● Objetivo proposto 1: As afirmações (a), (b) e (c) abaixo estão de acordo com o texto para leitura? Responda sim ou não a cada uma, citando literalmente as palavras do texto que decidem a questão. (a) O texto afirma que as mentes humanas cabem em neurônios. (b) Ultimamente, o país intriga muito quem escreve. (c) O texto diz que o grau de identidade coletiva dos brasileiros é estável.
● Objetivo proposto 2: Transcreva do texto para leitura tudo o que vai desde “Minha curiosidade por” até “fora de estádios.”.

● Texto para leitura:
────
Minha curiosidade por seres humanos parte das células, passa pelos
órgãos, percorre traços e formas, discurso, linguagem; vai até o cérebro. Mentes
humanas não cabem em neurônios. Gostemos ou não, somos sistemas abertos. Inevitável
que meu fascínio por funções e disfunções se estendesse às famílias, ao meio. Não
que eu tenha compreendido ou abandonado qualquer uma dessas instâncias, mas,
ultimamente, é o nosso país que muito me intriga. Sondo as origens e entrevejo
um futuro em que boa parte dos brasileiros parece desacreditar. Pudera! Nosso
grau de identidade coletiva é deveras instável. Basta uma boa surra no futebol
para rasgarmos a camisa. É “salve-se quem puder” dentro e fora de estádios.
────
● Informações fornecidas:
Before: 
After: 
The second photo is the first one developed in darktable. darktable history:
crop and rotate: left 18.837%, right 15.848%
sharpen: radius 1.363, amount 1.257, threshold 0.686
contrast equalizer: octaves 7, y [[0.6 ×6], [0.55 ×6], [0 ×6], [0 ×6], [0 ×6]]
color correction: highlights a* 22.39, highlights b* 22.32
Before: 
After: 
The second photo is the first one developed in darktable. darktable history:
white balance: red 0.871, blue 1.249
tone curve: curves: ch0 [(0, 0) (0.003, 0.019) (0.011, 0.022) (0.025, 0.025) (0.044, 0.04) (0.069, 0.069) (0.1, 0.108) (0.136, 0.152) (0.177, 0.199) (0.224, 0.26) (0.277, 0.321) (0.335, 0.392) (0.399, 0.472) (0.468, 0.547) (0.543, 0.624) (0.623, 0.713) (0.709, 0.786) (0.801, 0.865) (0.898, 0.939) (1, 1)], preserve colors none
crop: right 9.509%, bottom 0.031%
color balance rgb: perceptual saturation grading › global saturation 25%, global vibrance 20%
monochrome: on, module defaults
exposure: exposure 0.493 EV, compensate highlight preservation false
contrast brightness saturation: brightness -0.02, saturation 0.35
────
● Resposta completa 1:
(a) Não: “Mentes humanas não cabem em neurônios.”
(b) Sim: “ultimamente, é o nosso país que muito me intriga.”
(c) Não: “Nosso grau de identidade coletiva é deveras instável.”

● Resposta completa 2:
Minha curiosidade por seres humanos parte das células, passa pelos
órgãos, percorre traços e formas, discurso, linguagem; vai até o cérebro. Mentes
humanas não cabem em neurônios. Gostemos ou não, somos sistemas abertos. Inevitável
que meu fascínio por funções e disfunções se estendesse às famílias, ao meio. Não
que eu tenha compreendido ou abandonado qualquer uma dessas instâncias, mas,
ultimamente, é o nosso país que muito me intriga. Sondo as origens e entrevejo
um futuro em que boa parte dos brasileiros parece desacreditar. Pudera! Nosso
grau de identidade coletiva é deveras instável. Basta uma boa surra no futebol
para rasgarmos a camisa. É “salve-se quem puder” dentro e fora de estádios.